In Morocco, the EMA and its partner association BME – one of the largest organizations for purchasing and supply chain managers in Europe – have implemented the project ConnectAchat since 2017. It increasingly integrates Moroccan partners into international structures regarding sourcing, procurement, and supply chain management. Here, the new German supply chain law is expected to play a greater role in the second three-year phase that the project has only recently entered.

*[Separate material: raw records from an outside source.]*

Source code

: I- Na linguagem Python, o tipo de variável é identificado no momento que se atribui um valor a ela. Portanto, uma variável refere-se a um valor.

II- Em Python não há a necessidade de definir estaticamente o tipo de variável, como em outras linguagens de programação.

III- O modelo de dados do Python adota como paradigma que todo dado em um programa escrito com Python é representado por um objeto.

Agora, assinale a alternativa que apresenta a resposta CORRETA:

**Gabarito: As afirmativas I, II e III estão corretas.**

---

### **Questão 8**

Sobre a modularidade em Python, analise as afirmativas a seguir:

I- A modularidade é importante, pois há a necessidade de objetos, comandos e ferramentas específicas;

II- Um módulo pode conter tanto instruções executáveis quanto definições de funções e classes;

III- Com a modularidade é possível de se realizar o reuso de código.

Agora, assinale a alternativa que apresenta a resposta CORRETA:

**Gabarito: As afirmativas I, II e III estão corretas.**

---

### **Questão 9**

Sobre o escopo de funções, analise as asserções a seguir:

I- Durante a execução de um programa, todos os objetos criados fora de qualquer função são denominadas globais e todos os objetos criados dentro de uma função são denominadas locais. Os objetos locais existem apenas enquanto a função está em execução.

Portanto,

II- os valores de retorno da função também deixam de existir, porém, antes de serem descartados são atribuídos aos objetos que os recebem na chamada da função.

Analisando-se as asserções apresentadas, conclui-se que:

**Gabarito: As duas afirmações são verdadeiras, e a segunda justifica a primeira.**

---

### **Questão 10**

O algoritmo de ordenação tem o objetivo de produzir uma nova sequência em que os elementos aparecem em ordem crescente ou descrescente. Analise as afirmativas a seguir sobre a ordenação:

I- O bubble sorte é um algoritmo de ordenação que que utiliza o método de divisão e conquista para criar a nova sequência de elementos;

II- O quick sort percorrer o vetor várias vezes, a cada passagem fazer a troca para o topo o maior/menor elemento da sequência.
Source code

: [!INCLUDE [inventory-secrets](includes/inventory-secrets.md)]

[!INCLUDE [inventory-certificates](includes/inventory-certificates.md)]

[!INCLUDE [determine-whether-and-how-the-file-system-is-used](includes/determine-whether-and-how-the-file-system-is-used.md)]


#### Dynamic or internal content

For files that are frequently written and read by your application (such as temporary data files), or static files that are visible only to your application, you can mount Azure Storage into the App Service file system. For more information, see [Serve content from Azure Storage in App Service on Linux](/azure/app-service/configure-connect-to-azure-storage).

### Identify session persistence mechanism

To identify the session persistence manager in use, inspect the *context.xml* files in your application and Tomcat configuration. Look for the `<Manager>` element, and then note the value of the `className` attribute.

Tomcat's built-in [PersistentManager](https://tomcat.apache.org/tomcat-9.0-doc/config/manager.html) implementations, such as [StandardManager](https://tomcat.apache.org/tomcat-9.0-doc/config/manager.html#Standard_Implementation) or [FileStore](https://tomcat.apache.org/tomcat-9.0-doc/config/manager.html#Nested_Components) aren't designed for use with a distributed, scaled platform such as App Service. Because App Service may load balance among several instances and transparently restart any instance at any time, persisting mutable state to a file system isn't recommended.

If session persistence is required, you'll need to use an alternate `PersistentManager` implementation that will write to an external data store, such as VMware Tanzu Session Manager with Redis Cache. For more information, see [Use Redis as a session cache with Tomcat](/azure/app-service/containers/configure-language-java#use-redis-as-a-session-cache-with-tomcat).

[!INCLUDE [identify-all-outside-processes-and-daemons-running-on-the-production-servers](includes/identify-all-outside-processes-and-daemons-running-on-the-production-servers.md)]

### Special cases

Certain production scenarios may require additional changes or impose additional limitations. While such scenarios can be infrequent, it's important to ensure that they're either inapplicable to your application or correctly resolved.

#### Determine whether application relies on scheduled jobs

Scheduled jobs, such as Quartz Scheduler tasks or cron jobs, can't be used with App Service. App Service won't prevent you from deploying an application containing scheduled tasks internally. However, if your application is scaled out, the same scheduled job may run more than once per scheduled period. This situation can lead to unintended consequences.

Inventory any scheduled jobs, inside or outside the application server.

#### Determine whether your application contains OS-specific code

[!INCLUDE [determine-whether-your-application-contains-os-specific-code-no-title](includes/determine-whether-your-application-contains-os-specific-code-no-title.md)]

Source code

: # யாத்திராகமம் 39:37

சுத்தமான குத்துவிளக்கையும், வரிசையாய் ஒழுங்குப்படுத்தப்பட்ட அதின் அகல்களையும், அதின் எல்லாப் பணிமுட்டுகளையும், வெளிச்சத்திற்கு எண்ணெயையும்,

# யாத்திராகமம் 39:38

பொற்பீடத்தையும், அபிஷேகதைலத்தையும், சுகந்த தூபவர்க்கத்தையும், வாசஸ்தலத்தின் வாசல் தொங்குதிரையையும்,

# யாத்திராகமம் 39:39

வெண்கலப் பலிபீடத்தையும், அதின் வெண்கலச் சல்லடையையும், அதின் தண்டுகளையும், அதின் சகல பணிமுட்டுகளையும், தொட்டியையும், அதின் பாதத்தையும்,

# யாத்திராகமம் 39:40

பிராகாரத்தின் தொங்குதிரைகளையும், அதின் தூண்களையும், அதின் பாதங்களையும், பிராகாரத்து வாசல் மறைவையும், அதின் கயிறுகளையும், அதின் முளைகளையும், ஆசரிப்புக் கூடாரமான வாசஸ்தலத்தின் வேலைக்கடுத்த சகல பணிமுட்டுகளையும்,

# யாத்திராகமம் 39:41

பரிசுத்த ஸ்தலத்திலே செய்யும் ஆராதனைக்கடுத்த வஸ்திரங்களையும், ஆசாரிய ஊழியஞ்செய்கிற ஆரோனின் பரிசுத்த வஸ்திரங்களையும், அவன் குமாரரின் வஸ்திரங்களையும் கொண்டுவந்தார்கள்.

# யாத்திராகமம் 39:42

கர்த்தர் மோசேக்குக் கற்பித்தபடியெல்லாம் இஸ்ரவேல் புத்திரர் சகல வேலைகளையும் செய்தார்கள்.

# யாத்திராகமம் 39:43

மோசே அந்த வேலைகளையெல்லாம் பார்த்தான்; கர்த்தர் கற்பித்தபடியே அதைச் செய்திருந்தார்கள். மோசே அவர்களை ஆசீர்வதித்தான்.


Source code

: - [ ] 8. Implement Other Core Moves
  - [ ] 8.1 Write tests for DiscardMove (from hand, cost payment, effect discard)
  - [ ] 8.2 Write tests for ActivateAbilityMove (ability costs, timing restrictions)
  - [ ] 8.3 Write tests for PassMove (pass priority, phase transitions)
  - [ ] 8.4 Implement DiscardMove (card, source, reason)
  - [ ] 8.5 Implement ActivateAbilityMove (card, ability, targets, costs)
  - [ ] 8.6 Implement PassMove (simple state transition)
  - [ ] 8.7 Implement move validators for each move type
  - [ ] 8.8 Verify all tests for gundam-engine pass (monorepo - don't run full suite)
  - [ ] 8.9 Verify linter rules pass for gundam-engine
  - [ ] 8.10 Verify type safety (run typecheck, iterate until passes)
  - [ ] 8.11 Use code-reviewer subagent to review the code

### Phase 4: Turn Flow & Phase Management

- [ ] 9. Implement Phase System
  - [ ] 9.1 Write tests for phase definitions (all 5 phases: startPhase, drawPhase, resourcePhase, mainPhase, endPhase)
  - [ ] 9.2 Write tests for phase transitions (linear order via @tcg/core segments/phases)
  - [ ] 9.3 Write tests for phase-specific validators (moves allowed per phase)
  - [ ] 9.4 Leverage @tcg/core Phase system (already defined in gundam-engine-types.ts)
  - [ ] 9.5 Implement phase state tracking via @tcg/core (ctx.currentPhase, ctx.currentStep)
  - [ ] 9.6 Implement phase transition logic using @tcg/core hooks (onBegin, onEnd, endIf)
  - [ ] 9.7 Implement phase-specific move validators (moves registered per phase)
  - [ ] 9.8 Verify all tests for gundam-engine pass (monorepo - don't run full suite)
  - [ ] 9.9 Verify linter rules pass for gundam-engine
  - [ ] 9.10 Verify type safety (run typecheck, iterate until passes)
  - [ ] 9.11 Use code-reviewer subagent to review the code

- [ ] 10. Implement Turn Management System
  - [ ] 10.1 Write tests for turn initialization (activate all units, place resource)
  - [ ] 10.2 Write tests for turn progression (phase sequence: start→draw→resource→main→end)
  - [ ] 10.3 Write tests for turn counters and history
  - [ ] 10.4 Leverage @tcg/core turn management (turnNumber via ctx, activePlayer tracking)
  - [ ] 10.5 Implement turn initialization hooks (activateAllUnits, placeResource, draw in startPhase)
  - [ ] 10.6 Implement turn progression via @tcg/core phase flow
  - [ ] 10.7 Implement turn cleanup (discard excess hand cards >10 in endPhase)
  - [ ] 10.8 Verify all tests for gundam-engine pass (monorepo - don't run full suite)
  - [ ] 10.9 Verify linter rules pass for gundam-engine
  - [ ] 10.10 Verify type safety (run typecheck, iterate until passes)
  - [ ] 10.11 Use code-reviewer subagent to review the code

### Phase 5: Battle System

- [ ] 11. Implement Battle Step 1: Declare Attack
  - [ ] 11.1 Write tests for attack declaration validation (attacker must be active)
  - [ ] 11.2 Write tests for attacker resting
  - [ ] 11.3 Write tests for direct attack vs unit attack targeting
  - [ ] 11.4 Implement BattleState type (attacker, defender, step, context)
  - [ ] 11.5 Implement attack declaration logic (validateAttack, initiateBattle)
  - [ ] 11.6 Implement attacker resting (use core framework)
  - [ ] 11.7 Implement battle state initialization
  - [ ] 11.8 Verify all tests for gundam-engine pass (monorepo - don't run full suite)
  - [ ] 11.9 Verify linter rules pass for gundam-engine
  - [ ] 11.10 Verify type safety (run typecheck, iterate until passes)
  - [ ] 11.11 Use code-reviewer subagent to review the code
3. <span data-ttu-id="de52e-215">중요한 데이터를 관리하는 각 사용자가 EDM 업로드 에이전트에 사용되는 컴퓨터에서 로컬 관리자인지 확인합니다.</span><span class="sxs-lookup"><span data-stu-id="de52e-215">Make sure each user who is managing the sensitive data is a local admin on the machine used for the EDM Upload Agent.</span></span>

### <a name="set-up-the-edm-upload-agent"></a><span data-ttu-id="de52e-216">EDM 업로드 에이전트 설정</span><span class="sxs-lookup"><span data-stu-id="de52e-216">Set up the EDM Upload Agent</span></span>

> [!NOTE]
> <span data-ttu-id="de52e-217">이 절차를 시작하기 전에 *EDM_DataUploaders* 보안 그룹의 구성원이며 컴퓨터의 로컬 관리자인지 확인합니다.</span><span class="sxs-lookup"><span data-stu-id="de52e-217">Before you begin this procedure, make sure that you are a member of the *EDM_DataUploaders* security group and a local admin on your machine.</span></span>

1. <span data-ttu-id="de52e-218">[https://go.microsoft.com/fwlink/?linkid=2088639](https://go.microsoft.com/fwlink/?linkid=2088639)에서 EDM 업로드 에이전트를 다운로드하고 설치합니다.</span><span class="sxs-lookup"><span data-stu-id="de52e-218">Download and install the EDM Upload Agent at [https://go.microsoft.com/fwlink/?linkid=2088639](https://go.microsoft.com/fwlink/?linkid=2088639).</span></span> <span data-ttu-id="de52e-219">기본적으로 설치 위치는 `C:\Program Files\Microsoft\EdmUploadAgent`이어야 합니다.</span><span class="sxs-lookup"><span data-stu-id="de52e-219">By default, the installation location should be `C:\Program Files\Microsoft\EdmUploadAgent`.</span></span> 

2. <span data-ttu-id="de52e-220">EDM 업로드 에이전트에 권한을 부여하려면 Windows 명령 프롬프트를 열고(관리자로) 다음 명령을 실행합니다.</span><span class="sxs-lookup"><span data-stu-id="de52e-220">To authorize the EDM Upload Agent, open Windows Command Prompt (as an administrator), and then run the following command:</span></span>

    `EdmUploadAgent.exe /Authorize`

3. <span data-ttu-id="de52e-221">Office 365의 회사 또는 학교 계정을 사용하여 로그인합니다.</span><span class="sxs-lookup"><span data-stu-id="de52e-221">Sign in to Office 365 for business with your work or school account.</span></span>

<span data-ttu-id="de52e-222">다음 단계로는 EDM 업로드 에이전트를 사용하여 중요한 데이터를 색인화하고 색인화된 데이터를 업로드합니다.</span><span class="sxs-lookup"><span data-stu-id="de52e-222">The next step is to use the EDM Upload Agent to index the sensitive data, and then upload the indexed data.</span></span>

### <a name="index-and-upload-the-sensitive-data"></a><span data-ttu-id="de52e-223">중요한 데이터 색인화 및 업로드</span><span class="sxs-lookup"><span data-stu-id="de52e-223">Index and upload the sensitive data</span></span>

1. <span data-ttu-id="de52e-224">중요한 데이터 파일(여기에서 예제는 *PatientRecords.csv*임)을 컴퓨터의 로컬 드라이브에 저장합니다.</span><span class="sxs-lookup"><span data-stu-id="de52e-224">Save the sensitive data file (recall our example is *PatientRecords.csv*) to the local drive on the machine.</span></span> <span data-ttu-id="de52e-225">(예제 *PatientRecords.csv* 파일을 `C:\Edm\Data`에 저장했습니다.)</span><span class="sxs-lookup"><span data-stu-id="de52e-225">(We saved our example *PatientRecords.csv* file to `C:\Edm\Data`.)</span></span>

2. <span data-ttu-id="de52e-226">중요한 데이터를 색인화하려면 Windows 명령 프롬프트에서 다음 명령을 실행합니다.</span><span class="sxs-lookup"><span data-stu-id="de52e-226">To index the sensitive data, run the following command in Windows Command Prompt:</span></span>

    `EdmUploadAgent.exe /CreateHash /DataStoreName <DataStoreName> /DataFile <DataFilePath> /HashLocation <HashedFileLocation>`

Also in Morocco, the EMA – together with the chambers of commerce and industry of Schwerin in Northern Germany and Tangier in Morocco as well as the Moroccan food industry association FENAGRI – launched a capacity building project for small businesses in the agro-industry sector in December 2020. One of its aims is to set up a training facility (“Food Academy”) in Ouezzane as a center for young, aspiring entrepreneurs.

In Tunisia, the EMA and the German association of IT executives VOICE aim to strengthen partner organizations to promote the digitization of the Tunisian economy together with their local partner Club DSI. The project is part of the PartnerAfrica program, which is implemented in the context of the Special Initiative on Training and Employment by the German Ministry for Economic Cooperation and Development.

All of these initiatives strengthen German-Mediterranean relations in line with national and bilateral policies of economic cooperation for job creation, SME support, and sustainable growth on the one hand. On the other hand, such initiatives stem from the needs of business and private sector communities themselves thus going beyond the purpose of mere development cooperation. Its impartial approach and successful matchmaking have helped the EMA to open doors to economic and political decision makers in sometimes difficult to access markets. There are encouraging signs for future collaboration between both shores of the Mediterranean and their northern neighbors. We are prepared to further this fruitful partnership with ASCAME and other interested partners in the region.